From the July 24, 2025, edition of The Daily Wire's The Matt Walsh Show

MATT WALSH (HOST): If there's any redeeming quality that these people have, it's that they're so stupid they can't help themselves. They're compelled to admit everything that they're planning. When leftists like Yvette Clarke and Maria Salazar tell you that illegal aliens are really Americans, this clip tells you why they're saying that. They want to build a coalition of voters that will benefit them politically. They understand very well that none of them are really Americans, just like I wouldn't be Japanese if I somehow parachuted into Tokyo tomorrow, filled out some documentation, and gained legal status. OK. That would make me a legal resident of the country, but it would be a grave error on behalf of Tokyo's government to allow that — one which would never actually happen in real life. But regardless, it wouldn't make me as Japanese as someone who's lived in the country their entire life, who speaks the language, respects the culture, has ancestral ties to the country and its history. And we all know that. We know that for every other country outside of the Western world, that is. 

And for most of this country's history, this wouldn't be a controversial point, but suddenly we're expected to believe that only a bigot, only a far-right white supremacist would dare to say that being an American actually means something. Only the most racist person imaginable would believe that Americans have a shared culture, a shared language, a shared loyalty. That's the message they're trying to send. They're trying to tell us that we're racist for wanting America, wanting this country to have any identity at all. Every other country on earth is allowed to have an identity, allowed to have a shared culture, a shared language, a shared identity, but we're not, we're not allowed to have that. It's a basic desire and need for all civilized people who form countries. This is why you do it and everyone else is allowed to have it. We're not. How dare you even suggest such a thing? 

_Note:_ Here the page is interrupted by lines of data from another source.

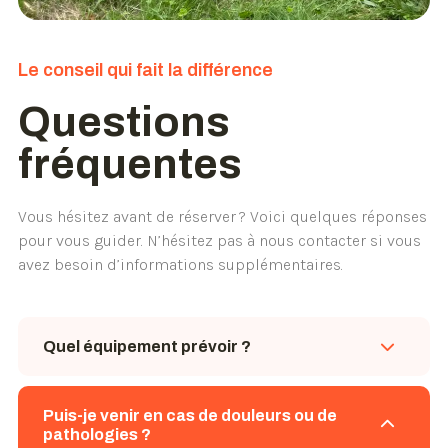
Le conseil qui fait la différence
Questions
fréquentes
Vous hésitez avant de réserver ? Voici quelques réponses
pour vous guider. N’hésitez pas à nous contacter si vous
avez besoin d’informations supplémentaires.
Quel équipement prévoir ?
Une tenue confortable, et éventuellement une
Puis-je venir en cas de douleurs ou de
bouteille d’eau. Le reste est fourni ou
pathologies ?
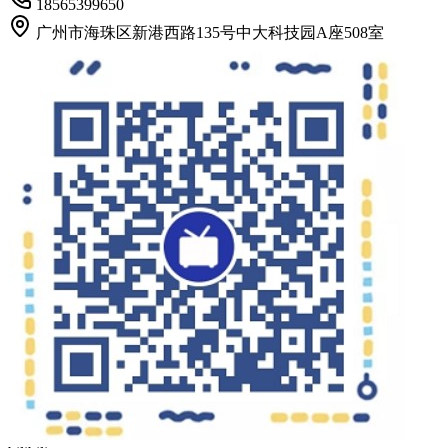
18565399650
广州市海珠区新港西路135号中大科技园A座508室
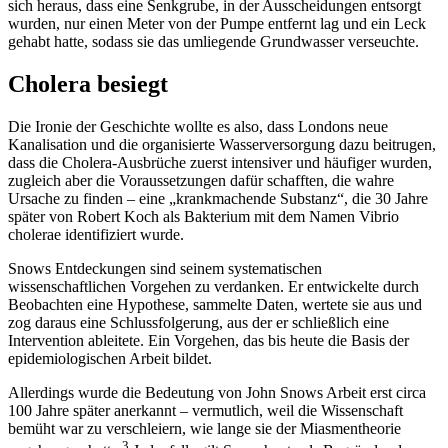
sich heraus, dass eine Senkgrube, in der Ausscheidungen entsorgt
wurden, nur einen Meter von der Pumpe entfernt lag und ein Leck
gehabt hatte, sodass sie das umliegende Grundwasser verseuchte.
Cholera besiegt
Die Ironie der Geschichte wollte es also, dass Londons neue
Kanalisation und die organisierte Wasserversorgung dazu beitrugen,
dass die Cholera-Ausbrüche zuerst intensiver und häufiger wurden,
zugleich aber die Voraussetzungen dafür schafften, die wahre
Ursache zu finden – eine „krankmachende Substanz“, die 30 Jahre
später von Robert Koch als Bakterium mit dem Namen Vibrio
cholerae identifiziert wurde.
Snows Entdeckungen sind seinem systematischen
wissenschaftlichen Vorgehen zu verdanken. Er entwickelte durch
Beobachten eine Hypothese, sammelte Daten, wertete sie aus und
zog daraus eine Schlussfolgerung, aus der er schließlich eine
Intervention ableitete. Ein Vorgehen, das bis heute die Basis der
epidemiologischen Arbeit bildet.
Allerdings wurde die Bedeutung von John Snows Arbeit erst circa
100 Jahre später anerkannt – vermutlich, weil die Wissenschaft
bemüht war zu verschleiern, wie lange sie der Miasmentheorie
3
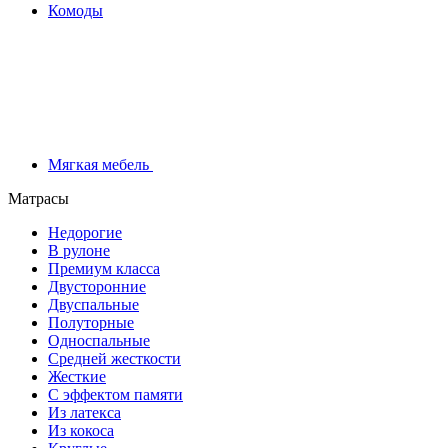
Комоды
Мягкая мебель
Матрасы
Недорогие
В рулоне
Премиум класса
Двусторонние
Двуспальные
Полуторные
Односпальные
Средней жесткости
Жесткие
С эффектом памяти
Из латекса
Из кокоса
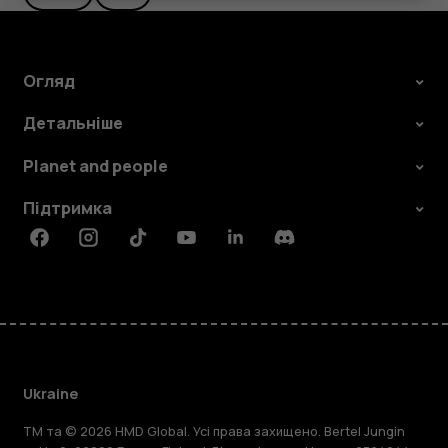
Огляд
Детальніше
Planet and people
Підтримка
Facebook
Instagram
Tiktok
Youtube
Linkedin
Discord
Ukraine
TM та © 2026 HMD Global. Усі права захищено. Bertel Jungin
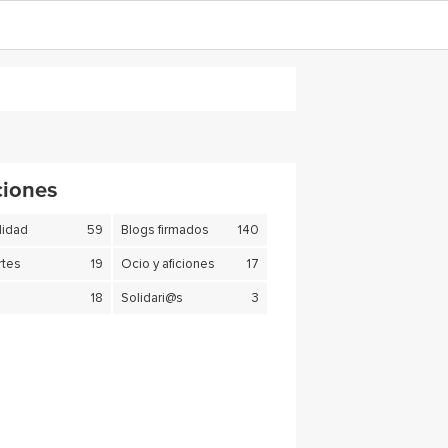
ciones
lidad
59
Blogs firmados
140
tes
19
Ocio y aficiones
17
18
Solidari@s
3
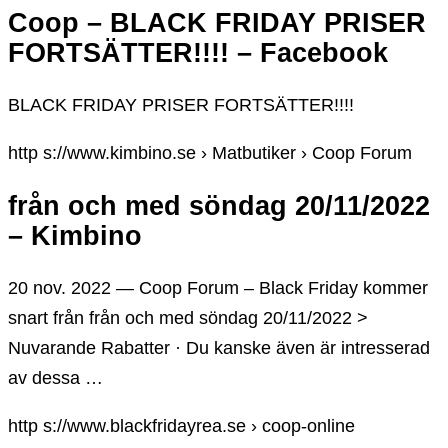
Coop – BLACK FRIDAY PRISER
FORTSÄTTER!!!! – Facebook
BLACK FRIDAY PRISER FORTSÄTTER!!!!
http s://www.kimbino.se › Matbutiker › Coop Forum
från och med söndag 20/11/2022
– Kimbino
20 nov. 2022 — Coop Forum – Black Friday kommer
snart från från och med söndag 20/11/2022 >
Nuvarande Rabatter · Du kanske även är intresserad
av dessa …
http s://www.blackfridayrea.se › coop-online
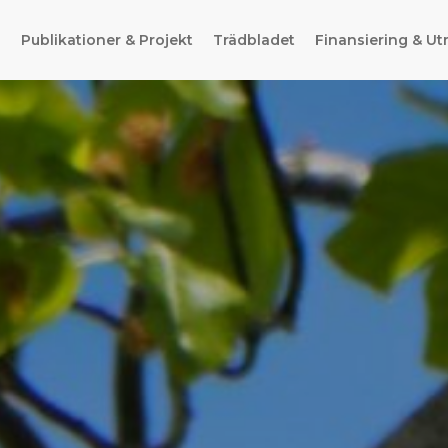
g
Publikationer & Projekt
Trädbladet
Finansiering & Ut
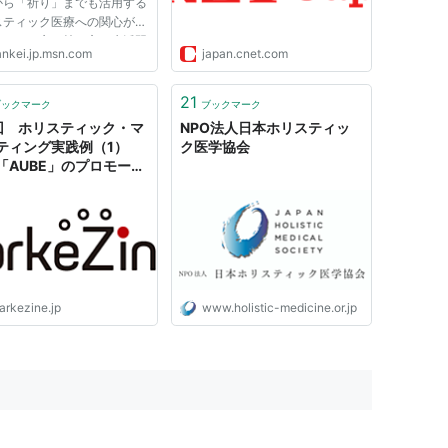
から「祈り」までも活用する
スティック医療への関心が高
ている。心の持ち方や生活習
ankei.jp.msn.com
japan.cnet.com
環境まで含めた全人、包括的
療で、患者自身の「癒やす
を高めるという。（八並朋
21
ブックマーク
ブックマーク
昌）
回 ホリスティック・マ
NPO法人日本ホリスティッ
ティング実践例（1）
ク医学協会
「AUBE」のプロモーシ
戦略
arkezine.jp
www.holistic-medicine.or.jp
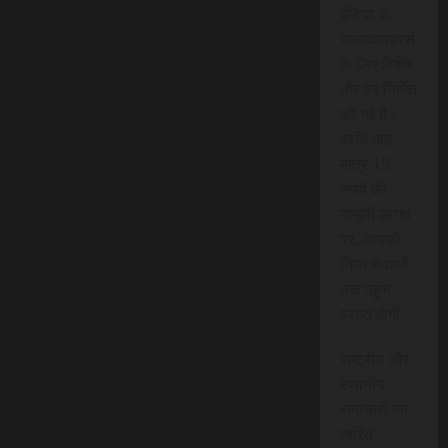
इंडिया के
सब्सक्राइबर्स
के लिए विशेष
तौर पर निर्मित
की गई है।
प्रति माह
मात्र 15
रुपये की
मामूली लागत
पर, आपको
निम्न सेवाओं
तक पहुंच
प्राप्त होगी:
राष्ट्रीय और
स्थानीय
समाचारों का
त्वरित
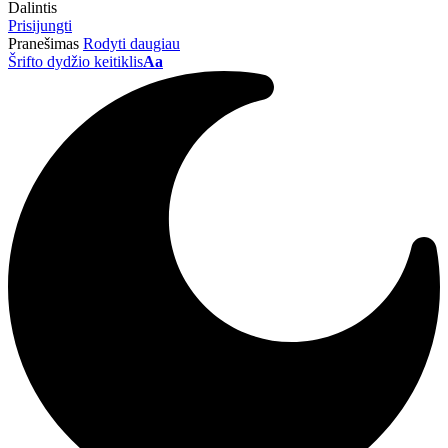
Dalintis
Prisijungti
Pranešimas
Rodyti daugiau
Šrifto dydžio keitiklis
Aa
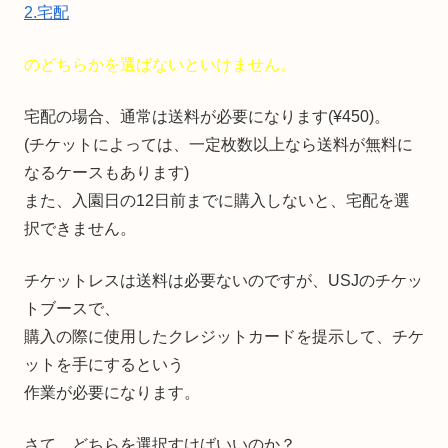
2.宅配
のどちらかを選ばないといけません。
宅配の場合、通常は送料が必要になります(¥450)。
(チケットによっては、一定枚数以上なら送料が無料に
なるケースもあります)
また、入園日の12日前までに購入しないと、宅配を選
択できません。
チケットレスは送料は必要ないのですが、USJのチケッ
トブースで、
購入の際に使用したクレジットカードを提示して、チケ
ットを手にするという
作業が必要になります。
さて、どちらを選択すけばいいのか？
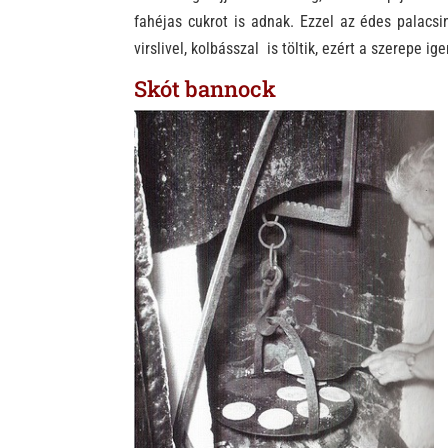
fahéjas cukrot is adnak. Ezzel az édes palacs
virslivel, kolbásszal is töltik, ezért a szerepe ig
Skót bannock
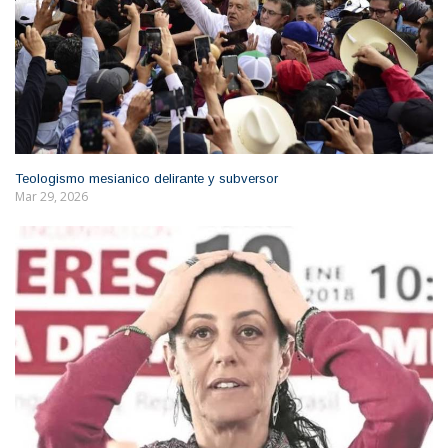
Teologismo mesianico delirante y subversor
Mar 29, 2026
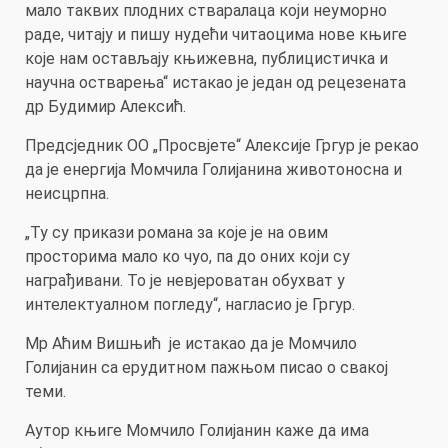
мало таквих плодних стваралаца који неуморно
раде, читају и пишу нудећи читаоцима нове књиге
које нам остављају књижевна, публицистичка и
научна остварења“ истакао је један од рецезената
др Будимир Алексић.
Предсједник ОО „Просвјете“ Алексије Гргур је рекао
да је енергија Момчила Голијанина животоносна и
неисцрпна.
„Ту су прикази романа за које је на овим
просторима мало ко чуо, па до оних који су
награђивани. То је невјероватан обухват у
интелектуалном погледу“, нагласио је Гргур.
Мр Аћим Вишњић је истакао да је Момчило
Голијанин са ерудитном пажњом писао о свакој
теми.
Аутор књиге Mомчило Голијанин каже да има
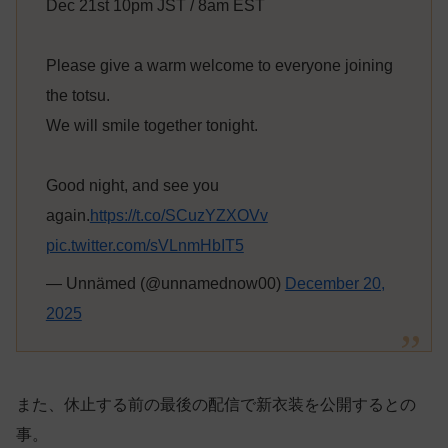
Dec 21st 10pm JST / 8am EST
Please give a warm welcome to everyone joining
the totsu.
We will smile together tonight.
Good night, and see you
again.
https://t.co/SCuzYZXOVv
pic.twitter.com/sVLnmHbIT5
— Unnämed (@unnamednow00)
December 20,
2025
また、休止する前の最後の配信で新衣装を公開するとの
事。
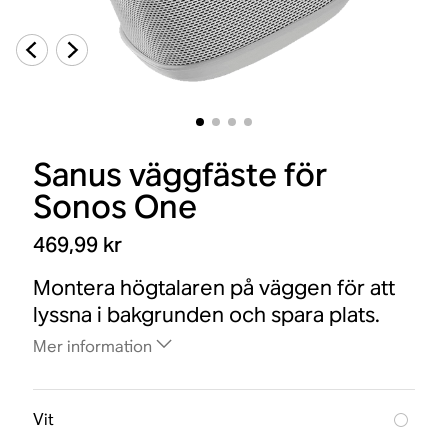
Sanus väggfäste för
Sonos One
469,99 kr
Montera högtalaren på väggen för att
lyssna i bakgrunden och spara plats.
Mer information
Vit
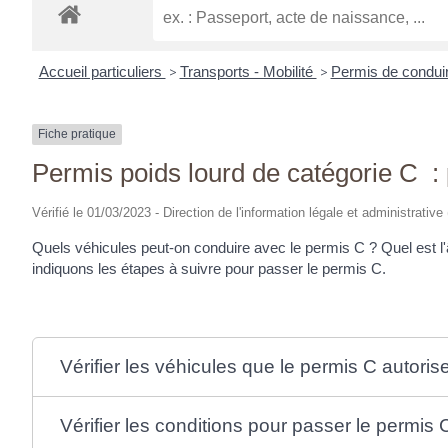
Accueil particuliers
>
Transports - Mobilité
>
Permis de condui
Fiche pratique
Permis poids lourd de catégorie C : 
Vérifié le 01/03/2023 - Direction de l'information légale et administrative
Quels véhicules peut-on conduire avec le permis C ? Quel est 
indiquons les étapes à suivre pour passer le permis C.
Vérifier les véhicules que le permis C autoris
Vérifier les conditions pour passer le permis 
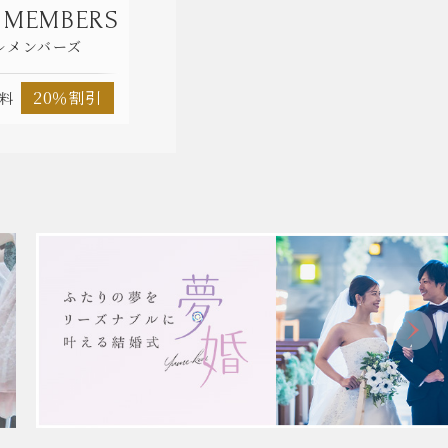
 MEMBERS
ルメンバーズ
20％割引
料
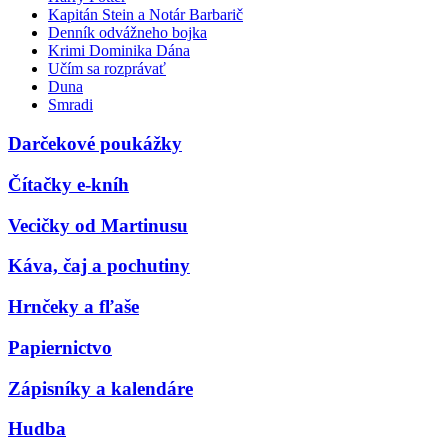
Kapitán Stein a Notár Barbarič
Denník odvážneho bojka
Krimi Dominika Dána
Učím sa rozprávať
Duna
Smradi
Darčekové poukážky
Čítačky e-kníh
Vecičky od Martinusu
Káva, čaj a pochutiny
Hrnčeky a fľaše
Papiernictvo
Zápisníky a kalendáre
Hudba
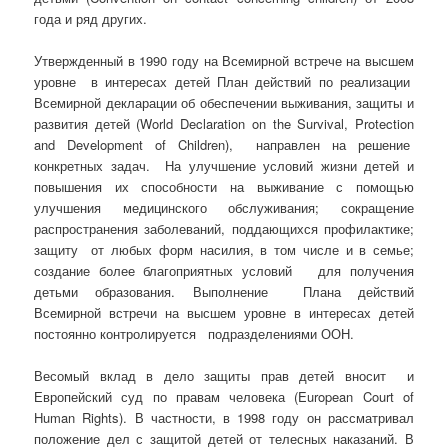
года и ряд других.
Утвержденный в 1990 году на Всемирной встрече на высшем
уровне в интересах детей План действий по реализации
Всемирной декларации об обеспечении выживания, защиты и
развития детей (World Declaration on the Survival, Protection
and Development of Children), направлен на решение
конкретных задач. На улучшение условий жизни детей и
повышения их способности на выживание с помощью
улучшения медицинского обслуживания; сокращение
распространения заболеваний, поддающихся профилактике;
защиту от любых форм насилия, в том числе и в семье;
создание более благоприятных условий для получения
детьми образования. Выполнение Плана действий
Всемирной встречи на высшем уровне в интересах детей
постоянно контролируется подразделениями ООН.
Весомый вклад в дело защиты прав детей вносит и
Европейский суд по правам человека (European Court of
Human Rights). В частности, в 1998 году он рассматривал
положение дел с защитой детей от телесных наказаний. В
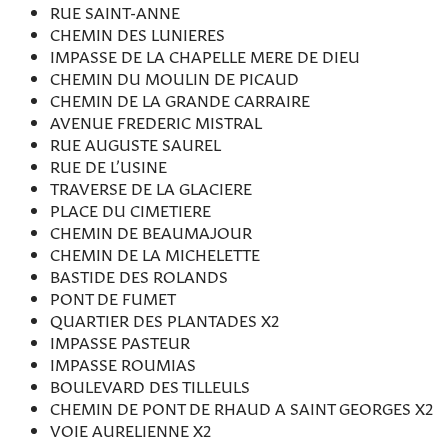
RUE SAINT-ANNE
CHEMIN DES LUNIERES
IMPASSE DE LA CHAPELLE MERE DE DIEU
CHEMIN DU MOULIN DE PICAUD
CHEMIN DE LA GRANDE CARRAIRE
AVENUE FREDERIC MISTRAL
RUE AUGUSTE SAUREL
RUE DE L’USINE
TRAVERSE DE LA GLACIERE
PLACE DU CIMETIERE
CHEMIN DE BEAUMAJOUR
CHEMIN DE LA MICHELETTE
BASTIDE DES ROLANDS
PONT DE FUMET
QUARTIER DES PLANTADES X2
IMPASSE PASTEUR
IMPASSE ROUMIAS
BOULEVARD DES TILLEULS
CHEMIN DE PONT DE RHAUD A SAINT GEORGES X2
VOIE AURELIENNE X2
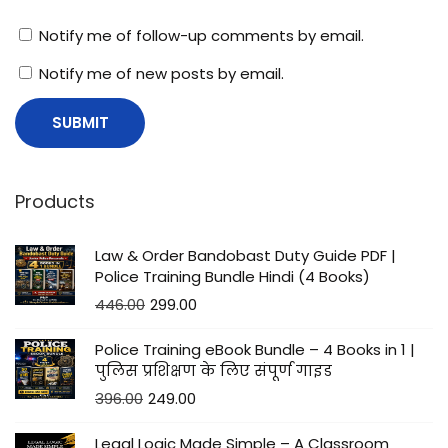
Notify me of follow-up comments by email.
Notify me of new posts by email.
Products
Law & Order Bandobast Duty Guide PDF |
Police Training Bundle Hindi (4 Books)
446.00
299.00
Police Training eBook Bundle – 4 Books in 1 |
पुलिस प्रशिक्षण के लिए संपूर्ण गाइड
396.00
249.00
Legal Logic Made Simple – A Classroom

Well, at the risk of angering all these very low IQ and emotionally incontinent subversives, I'm not going to go along with it. No one should. “What is a woman" was once the big question of the day. It's a question that always had an obvious answer even if the left pretended otherwise. So perhaps we have a new question, one that's also pretty simple, even if the left claims to be totally vexed by it. And that question is simply, what is an American? Really? What is it? What does it mean to be an American? Ask your local representative that question. Ask every politician that question. Think about it yourself. In the next few years, that question, as it was when Teddy Roosevelt delivered the, that speech to the Knights of Columbus, will prove to be very important. It'll be the question that defines this country and whether it survives. We should all be able to answer it and to banish anyone who can't answer it, especially any politician as far away from this country as we possibly can.